Look at this f--king borough president: Last night inveterate corn dog Marty Markowitz arrived on stage via tricycle for his State of the Borough address in Sunset Park. Wearing a green helmet and toting a basketful of Junior’s famously overrated cheesecake, the Brooklyn Borough President kicked off his 90 minute (!) speech with another swipe against the DOT, which he's repeatedly criticized for installing a bike lane on Prospect Park West. (For the record, President Obama's State of the UNION lasted about an hour, including glad-handing.) Are you ready to SLAP YOUR KNEE? Video below:

"As you can see, I’ve taken advantage of the Department of Transportation’s newest bike lane," Marty told the audience. "Of course, I can tell it’s still under construction, because the DOT hasn’t yet removed all the seats in the auditorium to make room for it!" Ho ho. It was a demonstrably effective publicity stunt, but beneath the gag Markowitz is dead serious about getting rid of the bike lane. Later in the speech, he returned to the topic, saying, "As I’m sure you noticed, I made my entrance tonight on what I like to call my senior cycle, so I hope you understand that I am not against bicycles. I’m not even against bike lanes. I’ve supported their creation around Brooklyn, including 9th street near Prospect Park and the Brooklyn Greenway that runs from Greenpoint to Sunset Park." He continued:

But for the majority of New Yorkers, it is simply not feasible to make bicycles their primary mode of transport, and unfortunately that’s the direction I believe the City’s policy is heading. They are trying to stigmatize car owners and get them to abandon their cars, when the fact is, even many bicyclists also own cars! Cycling is no substitute for mass transit, and there are still tens of thousands of Brooklynites who live far from public transportation and who rely on a car to reach their jobs and live their lives.

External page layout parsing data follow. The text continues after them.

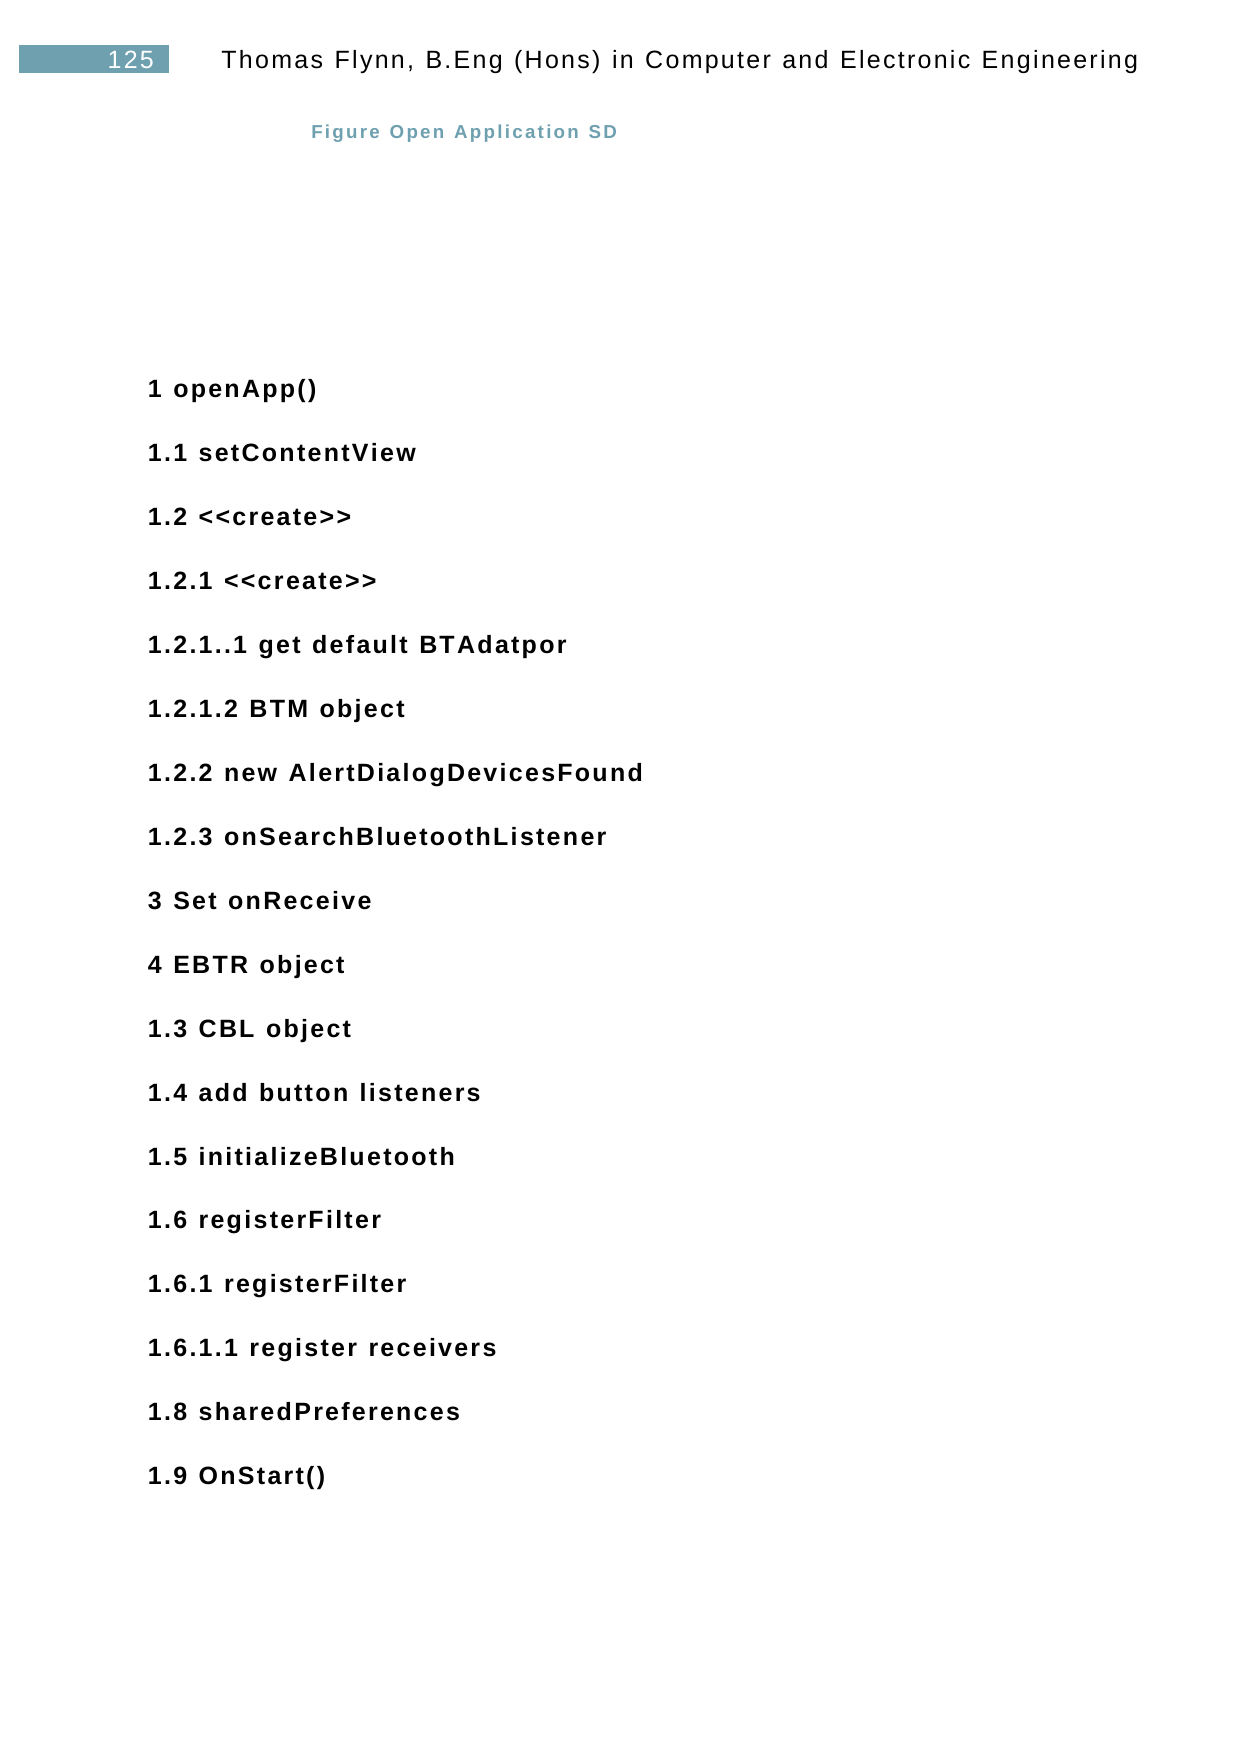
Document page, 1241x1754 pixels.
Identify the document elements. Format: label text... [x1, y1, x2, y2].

text 1.1 setContentView [148, 438, 1122, 467]
text 1.6.1.1 register receivers [148, 1333, 1122, 1362]
text 1.2.1.2 BTM object [148, 694, 1122, 722]
text 3 Set onReceive [148, 886, 1122, 914]
text 1 openApp() [148, 374, 1122, 403]
text 1.2 <<create>> [148, 502, 1122, 531]
text 1.3 CBL object [148, 1013, 1122, 1042]
text 1.5 initializeBluetooth [148, 1141, 1122, 1170]
text 4 EBTR object [148, 949, 1122, 978]
text 1.2.3 onSearchBluetoothListener [148, 822, 1122, 850]
text 1.6 registerFilter [148, 1205, 1122, 1234]
text 1.8 sharedPreferences [148, 1397, 1122, 1426]
text 1.9 OnStart() [148, 1461, 1122, 1490]
text 1.6.1 registerFilter [148, 1269, 1122, 1298]
text 1.4 add button listeners [148, 1077, 1122, 1106]
text 1.2.2 new AlertDialogDevicesFound [148, 758, 1122, 786]
text 1.2.1 <<create>> [148, 566, 1122, 594]
text 1.2.1..1 get default BTAdatpor [148, 630, 1122, 658]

But of course, we must have a comprehensive plan that insures the safety of drivers, walkers and cyclists. And we should all remember to show respect to one another—drivers, cyclists and pedestrians, everybody who uses our streets. I have been a vocal critic of the Prospect Park West bike lane because I think it is a perfect example of how not to install a bike lane. It has disrupted the aesthetics of one of Brooklyn’s most beautiful thoroughfares and made it more dangerous to cross the street safely, especially for seniors, young children and parents with strollers.

Good grief, where to begin? The notion that the Bloomberg administration wants the bicycle to be New Yorkers' primary mode of transport is ludicrous; after generations of motor vehicles dominating city streets, it's amazing the degree of hysteria generated when the pendulum swings back slightly the other way. Far from abandoning mass transit, the DOT is also working with the MTA to design streets in a way that improves bus service. (See the successful Select Bus lanes.) As for the aesthetics of PPW, whether you think the bike lane has added or detracted from that "beautiful thoroughfare" is a matter of personal taste, and we're not exactly shocked that Marty's tastes differ from ours. But more importantly, before the bike lanes went in, PPW was mostly known for its speeding drivers, not its looks. And Markowitz's assertion that the bike lane has made PPW more dangerous? He's just making shit up: there has not been a single reported pedestrian injury from a pedestrian-bike crash since the bike lane was installed.

The rest of the speech largely consisted of Markowitz patting himself on the back for a wide variety of positive developments in Brooklyn over the past year (Beyonce opened a cosmetology center in DUMBO! "Domi-no" became "Domi-yes"! Better sidewalks at Fulton Mall!) To be fair, Markowitz certainly deserves credit for some of this, and he also used his speech to congratulate many others who've helped Brooklyn grow. But when he touched on Coney Island, his silence on the impending eviction of eight longstanding Boardwalk tenants was deafening.

Instead, Markowitz focused on the new rides that amusement giant Zamperla plans to open this year: "I have volunteered to take a test ride on the Human Slingshot. But only on one condition: Mr. Mayor, you must provide me with a big pile of your money to break my fall!" Marty, if Bloomberg doesn't come through with the money, please don't let that stop you.